I am very confident that Misha Green’s Lovecraft Country will introduce an accessible framework to discuss racism, not unlike Peele did with the Sunken Place.

In short, the book treats racism as a paranormal phenomenon where no one really believes those who experience it.
One passage I keep considering.

A black man is calling his grandfather and has to speak with an operator.

Matt Ruff uses this to show how racism can literally and figuratively possess whoever you encounter.

That a black experience is randomly being subjected to an exorcism.
There’s this scene in Devil’s Advocate.

Man is going for a jog and he’s killed...oddly enough.

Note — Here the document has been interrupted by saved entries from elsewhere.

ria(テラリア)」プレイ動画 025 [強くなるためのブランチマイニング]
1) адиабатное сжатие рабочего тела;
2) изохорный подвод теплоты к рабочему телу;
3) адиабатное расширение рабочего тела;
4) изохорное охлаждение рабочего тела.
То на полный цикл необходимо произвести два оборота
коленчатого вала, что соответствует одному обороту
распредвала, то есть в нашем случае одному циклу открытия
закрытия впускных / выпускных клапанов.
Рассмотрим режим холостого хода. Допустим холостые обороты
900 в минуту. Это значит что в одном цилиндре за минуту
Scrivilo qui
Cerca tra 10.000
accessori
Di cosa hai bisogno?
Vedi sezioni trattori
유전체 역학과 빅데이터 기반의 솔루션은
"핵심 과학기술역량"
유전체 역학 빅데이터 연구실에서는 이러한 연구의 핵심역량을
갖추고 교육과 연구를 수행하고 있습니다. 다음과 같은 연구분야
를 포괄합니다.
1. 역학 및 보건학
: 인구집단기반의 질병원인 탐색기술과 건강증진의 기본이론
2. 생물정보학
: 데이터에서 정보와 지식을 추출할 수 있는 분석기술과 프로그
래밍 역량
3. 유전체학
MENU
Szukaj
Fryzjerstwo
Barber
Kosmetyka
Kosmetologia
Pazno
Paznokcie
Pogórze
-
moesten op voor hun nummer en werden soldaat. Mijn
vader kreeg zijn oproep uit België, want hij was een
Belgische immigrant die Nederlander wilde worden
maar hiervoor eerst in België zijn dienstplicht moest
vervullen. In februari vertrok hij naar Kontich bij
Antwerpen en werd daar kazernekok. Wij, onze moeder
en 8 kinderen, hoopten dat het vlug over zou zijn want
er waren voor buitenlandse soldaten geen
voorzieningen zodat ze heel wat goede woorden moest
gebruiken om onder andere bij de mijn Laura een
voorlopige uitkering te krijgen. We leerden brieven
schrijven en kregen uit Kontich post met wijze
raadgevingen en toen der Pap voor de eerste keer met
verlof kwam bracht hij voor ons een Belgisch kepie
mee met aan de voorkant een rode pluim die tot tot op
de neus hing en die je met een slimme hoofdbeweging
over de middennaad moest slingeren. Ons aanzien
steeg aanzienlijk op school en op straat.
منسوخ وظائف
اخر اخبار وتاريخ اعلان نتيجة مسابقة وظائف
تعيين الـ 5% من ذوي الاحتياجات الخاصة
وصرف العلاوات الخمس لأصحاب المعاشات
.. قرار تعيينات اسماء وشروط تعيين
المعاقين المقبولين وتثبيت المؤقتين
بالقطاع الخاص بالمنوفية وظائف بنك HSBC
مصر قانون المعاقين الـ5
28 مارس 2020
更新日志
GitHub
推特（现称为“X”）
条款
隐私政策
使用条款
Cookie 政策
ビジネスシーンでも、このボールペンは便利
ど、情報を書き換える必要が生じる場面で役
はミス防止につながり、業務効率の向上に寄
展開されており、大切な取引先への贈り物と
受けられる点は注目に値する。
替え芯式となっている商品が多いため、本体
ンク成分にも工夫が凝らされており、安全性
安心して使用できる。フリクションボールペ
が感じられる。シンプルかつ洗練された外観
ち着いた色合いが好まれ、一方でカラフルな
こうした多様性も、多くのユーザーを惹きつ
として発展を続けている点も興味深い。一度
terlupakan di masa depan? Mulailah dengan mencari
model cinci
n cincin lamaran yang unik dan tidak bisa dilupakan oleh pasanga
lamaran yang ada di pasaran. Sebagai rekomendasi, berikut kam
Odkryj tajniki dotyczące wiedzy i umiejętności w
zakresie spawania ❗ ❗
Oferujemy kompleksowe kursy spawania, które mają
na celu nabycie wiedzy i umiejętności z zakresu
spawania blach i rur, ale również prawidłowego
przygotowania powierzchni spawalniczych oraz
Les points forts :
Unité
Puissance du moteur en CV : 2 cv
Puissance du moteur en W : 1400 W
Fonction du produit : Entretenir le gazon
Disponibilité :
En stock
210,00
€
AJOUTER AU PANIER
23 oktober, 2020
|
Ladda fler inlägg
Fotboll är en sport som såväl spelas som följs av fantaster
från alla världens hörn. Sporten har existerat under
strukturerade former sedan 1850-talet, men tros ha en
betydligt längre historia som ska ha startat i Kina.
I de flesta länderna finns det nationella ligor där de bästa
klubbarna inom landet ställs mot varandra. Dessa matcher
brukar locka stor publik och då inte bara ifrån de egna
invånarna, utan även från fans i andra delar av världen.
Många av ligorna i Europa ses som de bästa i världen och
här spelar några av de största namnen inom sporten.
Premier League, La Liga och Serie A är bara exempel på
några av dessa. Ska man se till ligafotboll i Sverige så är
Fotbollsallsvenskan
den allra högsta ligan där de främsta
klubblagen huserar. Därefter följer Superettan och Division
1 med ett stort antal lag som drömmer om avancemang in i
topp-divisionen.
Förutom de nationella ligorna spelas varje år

In Central Park...oddly enough.

But, the important part is that it looks like he was “normally” killed.

But, he knows it was actually something more ghoulish, more demonic.
I think about this when I think of certain forms of racism.

Unseeing eyes that see things that are just not there.

An unthinking zombie mass you couldn’t even pleadingly appeal to that they’re crushing your neck.
No spoilers other than it’s the greatest piece of pulp fiction I’ve ever read.

https://twitter.com/ivynocarter/status/1265658281814560768?s=21 https://twitter.com/ivynocarter/status/1265658281814560768
Like.

“Calling the police” makes sense because that’s literally what happened.

But, that’s not really how it feels.

It feels closer to a rageful witch calling upon a dark spell to curse you.

And you only can see that if you somehow capture her on camera.
Why have you never seen viral footage of a black woman confronting a group of white kids and yelling at them to stop playing?

Why have you never seen viral footage of two black men confronting a white jogger?

This is why the “just a bad day” takes don’t make sense.